7. Looking to the facts and circumstances of the present case, this court is of the view that the learned court below has not committed any jurisdictional error and illegality or irregularity while exercising the power vested upon it and has rightly allowed the amendment application and, therefore, this writ petition deserves to be dismissed."

9. Relying on the above judgment, he submits that the learned court has

rightly allowed the petition.

10. It is an admitted position that the said suit was proceeded with and it

has reached up to the stage of argument and at that stage a petition under

Order VI Rule 17 CPC has been filed by the plaintiff/O.P.No.1 which has been

allowed by the learned court. The suit was meant for declaration of the sale

deed as void, however, by the said amendment, recovery of possession was

also sought. In light of Order VI Rule 17 CPC, if the court comes to the

conclusion that the said amendment is necessary and to avoid multiplicity of

litigation, the court can allow the same. It is well-settled principle of law as has

been held in all the judgments that has been relied by the learned counsel for

the petitioner as well as the learned counsel for the O.P.No.1. Further the Court

has to consider about the prejudice or injustice which is likely to be caused to

the other side by the amendment and the amendment should not prejudice to

other side which cannot be compensated adequately in terms of money. The

amendment is required to be considered as it may not change fundamentally

the nature and character of the case of the parties.

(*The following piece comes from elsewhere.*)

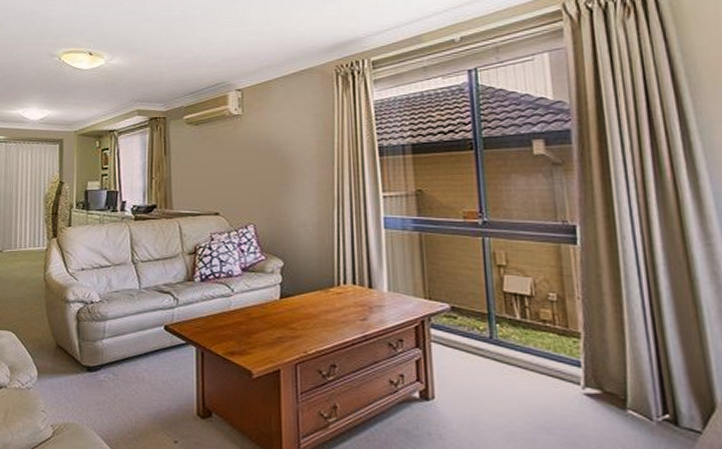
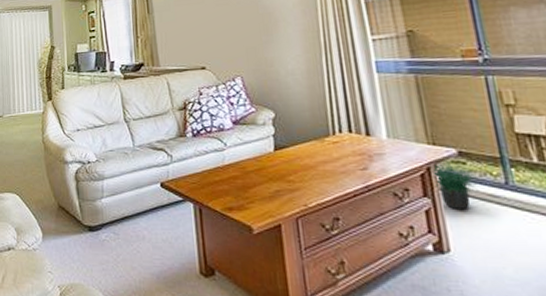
potted plant: none [427,314,466,360] -> present [434,160,479,209]

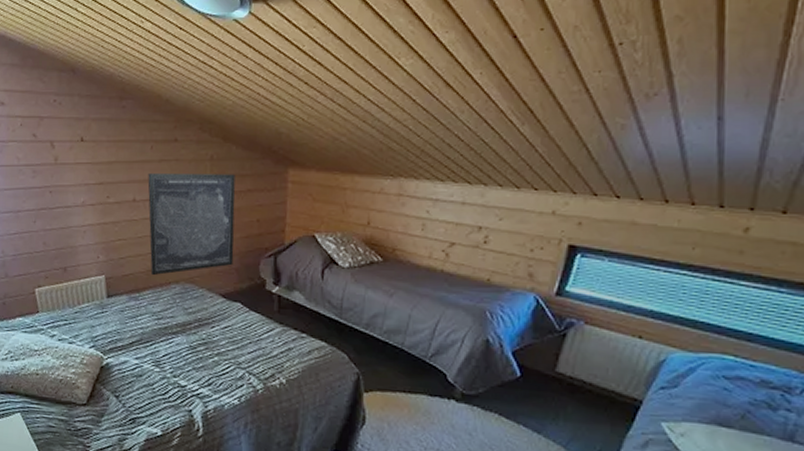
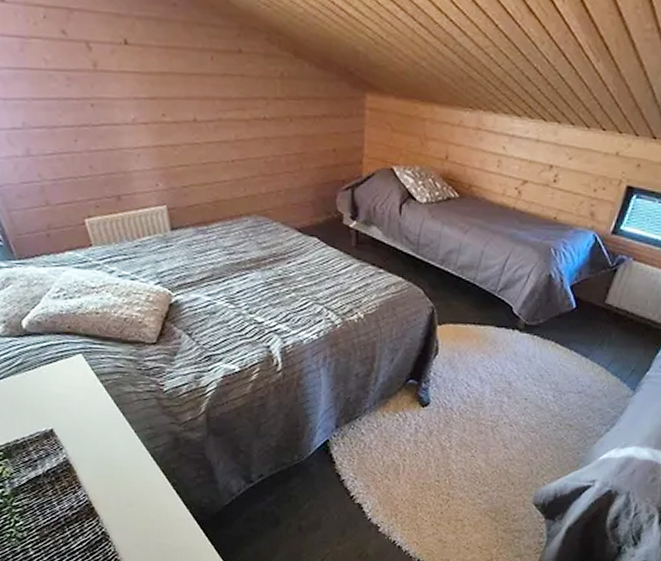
wall art: present [148,172,236,276] -> none [209,88,310,207]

The learned court has given

the finding only to the effect that it is formal in nature, however, all the points

of limitation and about the consequential relief etc has been argued and

learned court has not dealt with that and only by saying that it is formal in

nature has been pleased to allow the petition, and as such, the order dated

03.02.2024 is set aside.

11. The matter is remitted back to the learned court concerned to decide the

said application afresh after hearing the petitioner in light of the parameters of

Order VI Rule 17 C.P.C. The said petition is restored to the file of the

concerned court.

12. C.M.P. No.401 of 2024 is disposed of accordingly.